Captain Jose Maria Olazabal compared the 36-year-old Englishman to the late, great Seve Ballesteros after Europe produced a remarkable fightback from 10-6 down to beat the United States 14-1/2 to 13-1/2 in Chicago on Sunday.
“I haven’t won a major and everyone keeps telling me I haven’t won a major,” Poulter told the American television channel CNBC.
“But for me the Ryder Cup has been my major and I wouldn’t trade my memories or my time in the Ryder Cup.
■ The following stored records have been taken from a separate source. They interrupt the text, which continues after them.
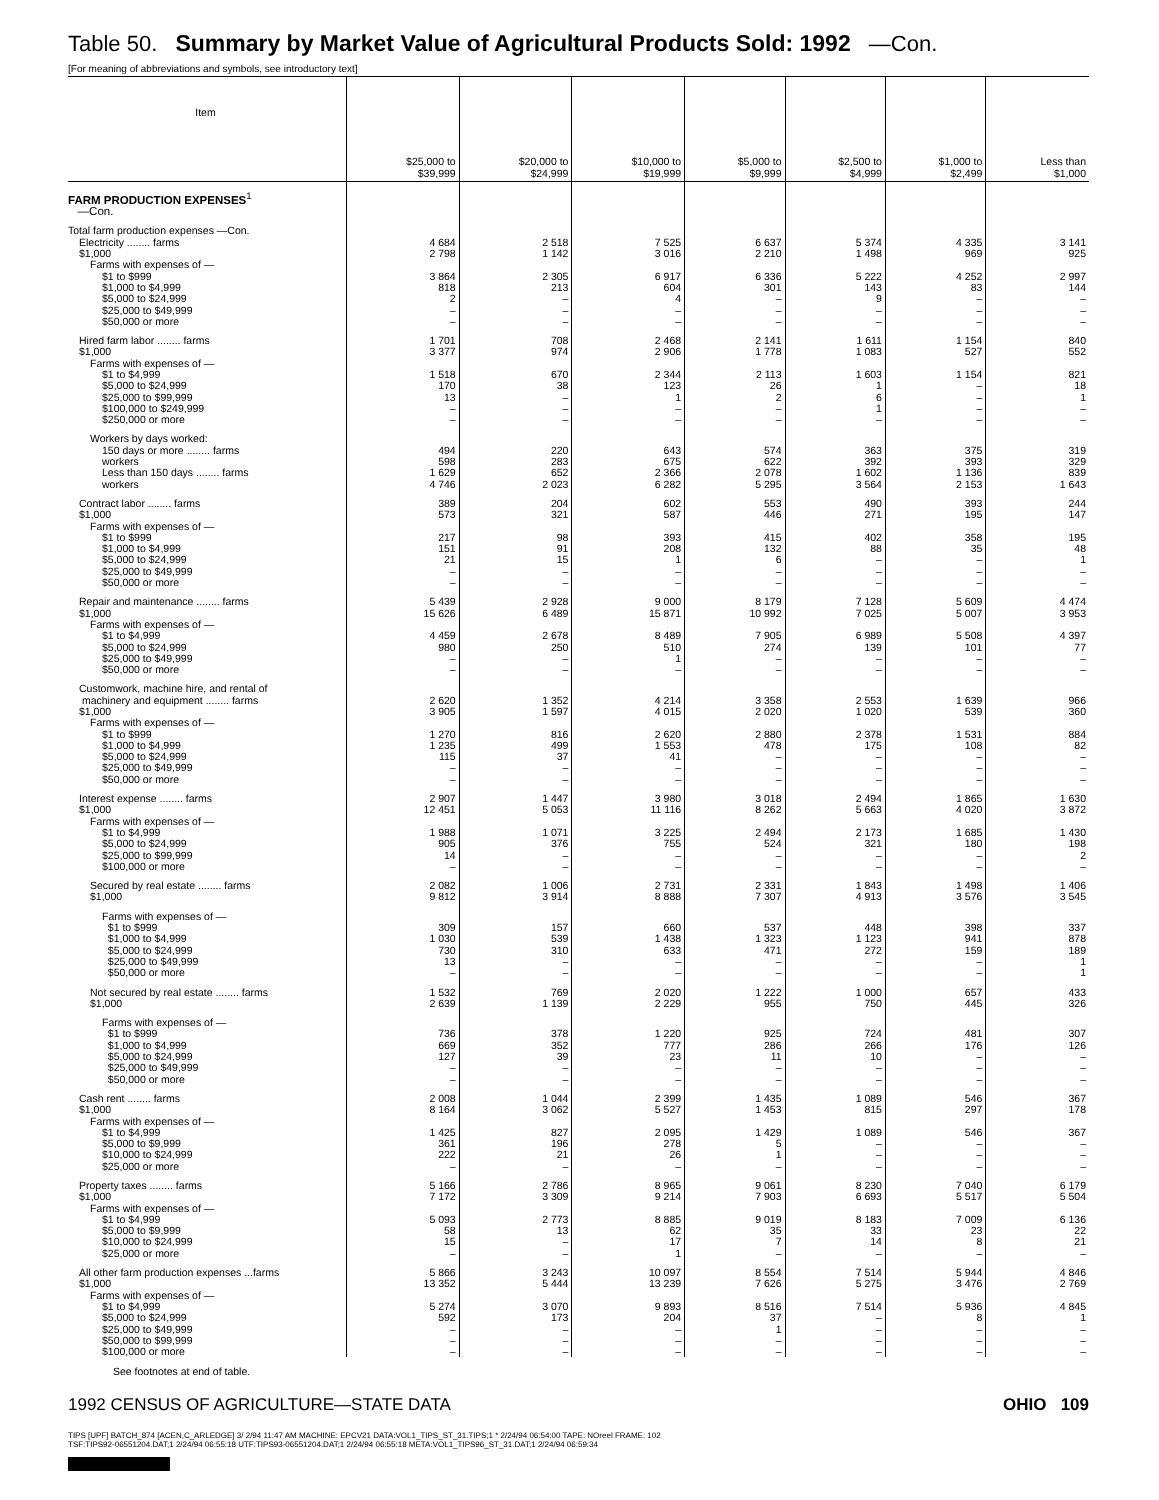Table 50. Summary by Market Value of Agricultural Products Sold: 1992 —Con.
[For meaning of abbreviations and symbols, see introductory text]
| Item | $25,000 to $39,999 | $20,000 to $24,999 | $10,000 to $19,999 | $5,000 to $9,999 | $2,500 to $4,999 | $1,000 to $2,499 | Less than $1,000 |
| --- | --- | --- | --- | --- | --- | --- | --- |
| FARM PRODUCTION EXPENSES<sup>1</sup> —Con. | | | | | | | |
| Total farm production expenses —Con. | | | | | | | |
| Electricity ........ farms | 4 684 | 2 518 | 7 525 | 6 637 | 5 374 | 4 335 | 3 141 |
| $1,000 | 2 798 | 1 142 | 3 016 | 2 210 | 1 498 | 969 | 925 |
| Farms with expenses of — | | | | | | | |
| $1 to $999 | 3 864 | 2 305 | 6 917 | 6 336 | 5 222 | 4 252 | 2 997 |
| $1,000 to $4,999 | 818 | 213 | 604 | 301 | 143 | 83 | 144 |
| $5,000 to $24,999 | 2 | – | 4 | – | 9 | – | – |
| $25,000 to $49,999 | – | – | – | – | – | – | – |
| $50,000 or more | – | – | – | – | – | – | – |
| Hired farm labor ........ farms | 1 701 | 708 | 2 468 | 2 141 | 1 611 | 1 154 | 840 |
| $1,000 | 3 377 | 974 | 2 906 | 1 778 | 1 083 | 527 | 552 |
| Farms with expenses of — | | | | | | | |
| $1 to $4,999 | 1 518 | 670 | 2 344 | 2 113 | 1 603 | 1 154 | 821 |
| $5,000 to $24,999 | 170 | 38 | 123 | 26 | 1 | – | 18 |
| $25,000 to $99,999 | 13 | – | 1 | 2 | 6 | – | 1 |
| $100,000 to $249,999 | – | – | – | – | 1 | – | – |
| $250,000 or more | – | – | – | – | – | – | – |
| Workers by days worked: | | | | | | | |
| 150 days or more ........ farms | 494 | 220 | 643 | 574 | 363 | 375 | 319 |
| workers | 598 | 283 | 675 | 622 | 392 | 393 | 329 |
| Less than 150 days ........ farms | 1 629 | 652 | 2 366 | 2 078 | 1 602 | 1 136 | 839 |
| workers | 4 746 | 2 023 | 6 282 | 5 295 | 3 564 | 2 153 | 1 643 |
| Contract labor ........ farms | 389 | 204 | 602 | 553 | 490 | 393 | 244 |
| $1,000 | 573 | 321 | 587 | 446 | 271 | 195 | 147 |
| Farms with expenses of — | | | | | | | |
| $1 to $999 | 217 | 98 | 393 | 415 | 402 | 358 | 195 |
| $1,000 to $4,999 | 151 | 91 | 208 | 132 | 88 | 35 | 48 |
| $5,000 to $24,999 | 21 | 15 | 1 | 6 | – | – | 1 |
| $25,000 to $49,999 | – | – | – | – | – | – | – |
| $50,000 or more | – | – | – | – | – | – | – |
| Repair and maintenance ........ farms | 5 439 | 2 928 | 9 000 | 8 179 | 7 128 | 5 609 | 4 474 |
| $1,000 | 15 626 | 6 489 | 15 871 | 10 992 | 7 025 | 5 007 | 3 953 |
| Farms with expenses of — | | | | | | | |
| $1 to $4,999 | 4 459 | 2 678 | 8 489 | 7 905 | 6 989 | 5 508 | 4 397 |
| $5,000 to $24,999 | 980 | 250 | 510 | 274 | 139 | 101 | 77 |
| $25,000 to $49,999 | – | – | 1 | – | – | – | – |
| $50,000 or more | – | – | – | – | – | – | – |
| Customwork, machine hire, and rental of | | | | | | | |
| machinery and equipment ........ farms | 2 620 | 1 352 | 4 214 | 3 358 | 2 553 | 1 639 | 966 |
| $1,000 | 3 905 | 1 597 | 4 015 | 2 020 | 1 020 | 539 | 360 |
| Farms with expenses of — | | | | | | | |
| $1 to $999 | 1 270 | 816 | 2 620 | 2 880 | 2 378 | 1 531 | 884 |
| $1,000 to $4,999 | 1 235 | 499 | 1 553 | 478 | 175 | 108 | 82 |
| $5,000 to $24,999 | 115 | 37 | 41 | – | – | – | – |
| $25,000 to $49,999 | – | – | – | – | – | – | – |
| $50,000 or more | – | – | – | – | – | – | – |
| Interest expense ........ farms | 2 907 | 1 447 | 3 980 | 3 018 | 2 494 | 1 865 | 1 630 |
| $1,000 | 12 451 | 5 053 | 11 116 | 8 262 | 5 663 | 4 020 | 3 872 |
| Farms with expenses of — | | | | | | | |
| $1 to $4,999 | 1 988 | 1 071 | 3 225 | 2 494 | 2 173 | 1 685 | 1 430 |
| $5,000 to $24,999 | 905 | 376 | 755 | 524 | 321 | 180 | 198 |
| $25,000 to $99,999 | 14 | – | – | – | – | – | 2 |
| $100,000 or more | – | – | – | – | – | – | – |
| Secured by real estate ........ farms | 2 082 | 1 006 | 2 731 | 2 331 | 1 843 | 1 498 | 1 406 |
| $1,000 | 9 812 | 3 914 | 8 888 | 7 307 | 4 913 | 3 576 | 3 545 |
| Farms with expenses of — | | | | | | | |
| $1 to $999 | 309 | 157 | 660 | 537 | 448 | 398 | 337 |
| $1,000 to $4,999 | 1 030 | 539 | 1 438 | 1 323 | 1 123 | 941 | 878 |
| $5,000 to $24,999 | 730 | 310 | 633 | 471 | 272 | 159 | 189 |
| $25,000 to $49,999 | 13 | – | – | – | – | – | 1 |
| $50,000 or more | – | – | – | – | – | – | 1 |
| Not secured by real estate ........ farms | 1 532 | 769 | 2 020 | 1 222 | 1 000 | 657 | 433 |
| $1,000 | 2 639 | 1 139 | 2 229 | 955 | 750 | 445 | 326 |
| Farms with expenses of — | | | | | | | |
| $1 to $999 | 736 | 378 | 1 220 | 925 | 724 | 481 | 307 |
| $1,000 to $4,999 | 669 | 352 | 777 | 286 | 266 | 176 | 126 |
| $5,000 to $24,999 | 127 | 39 | 23 | 11 | 10 | – | – |
| $25,000 to $49,999 | – | – | – | – | – | – | – |
| $50,000 or more | – | – | – | – | – | – | – |
| Cash rent ........ farms | 2 008 | 1 044 | 2 399 | 1 435 | 1 089 | 546 | 367 |
| $1,000 | 8 164 | 3 062 | 5 527 | 1 453 | 815 | 297 | 178 |
| Farms with expenses of — | | | | | | | |
| $1 to $4,999 | 1 425 | 827 | 2 095 | 1 429 | 1 089 | 546 | 367 |
| $5,000 to $9,999 | 361 | 196 | 278 | 5 | – | – | – |
| $10,000 to $24,999 | 222 | 21 | 26 | 1 | – | – | – |
| $25,000 or more | – | – | – | – | – | – | – |
| Property taxes ........ farms | 5 166 | 2 786 | 8 965 | 9 061 | 8 230 | 7 040 | 6 179 |
| $1,000 | 7 172 | 3 309 | 9 214 | 7 903 | 6 693 | 5 517 | 5 504 |
| Farms with expenses of — | | | | | | | |
| $1 to $4,999 | 5 093 | 2 773 | 8 885 | 9 019 | 8 183 | 7 009 | 6 136 |
| $5,000 to $9,999 | 58 | 13 | 62 | 35 | 33 | 23 | 22 |
| $10,000 to $24,999 | 15 | – | 17 | 7 | 14 | 8 | 21 |
| $25,000 or more | – | – | 1 | – | – | – | – |
| All other farm production expenses ...farms | 5 866 | 3 243 | 10 097 | 8 554 | 7 514 | 5 944 | 4 846 |
| $1,000 | 13 352 | 5 444 | 13 239 | 7 626 | 5 275 | 3 476 | 2 769 |
| Farms with expenses of — | | | | | | | |
| $1 to $4,999 | 5 274 | 3 070 | 9 893 | 8 516 | 7 514 | 5 936 | 4 845 |
| $5,000 to $24,999 | 592 | 173 | 204 | 37 | – | 8 | 1 |
| $25,000 to $49,999 | – | – | – | 1 | – | – | – |
| $50,000 to $99,999 | – | – | – | – | – | – | – |
| $100,000 or more | – | – | – | – | – | – | – |
See footnotes at end of table.
1992 CENSUS OF AGRICULTURE—STATE DATA OHIO 109
TIPS [UPF] BATCH_874 [ACEN,C_ARLEDGE] 3/ 2/94 11:47 AM MACHINE: EPCV21 DATA:VOL1_TIPS_ST_31.TIPS;1 * 2/24/94 06:54:00 TAPE: NOreel FRAME: 102
TSF:TIPS92-06551204.DAT;1 2/24/94 06:55:18 UTF:TIPS93-06551204.DAT;1 2/24/94 06:55:18 META:VOL1_TIPS96_ST_31.DAT;1 2/24/94 06:59:34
That trophy has meant so much to so many people over the years.”
Poulter, repeatedly displaying an eye-bulging, fist-pumping passion, has won 11 out of 13 points in the last three editions of the biennial team event and Olazabal showered praise on his Ryder Cup lionheart.
“For whatever reason this event for him means so much, he thrives on it and I think it brings the best out of him,” said the Spaniard.
“In a way he reminds me a bit of Seve in that regard - that intensity, that focus, that will to win is very close to Seve.”
Poulter, partnering world number one Rory McIlroy, birdied the last five holes of Saturday afternoon’s fourballs match against Jason Dufner and Zach Johnson to earn a priceless point for Europe and keep alive their hopes of retaining the trophy.
On Sunday, the blond Englishman followed up by beating U.S. Open champion Webb Simpson by two holes in the singles after conjuring a breathtaking birdie from the trees at the 18th hole.
”Sunday was very special,“ said world number 26 Poulter. ”We had to silence the fans.
”We were getting it from them pretty hard... but that’s Chicago sports fans, they’re passionate about their teams.
“What our comeback on Sunday did for the game of golf globally was very special.”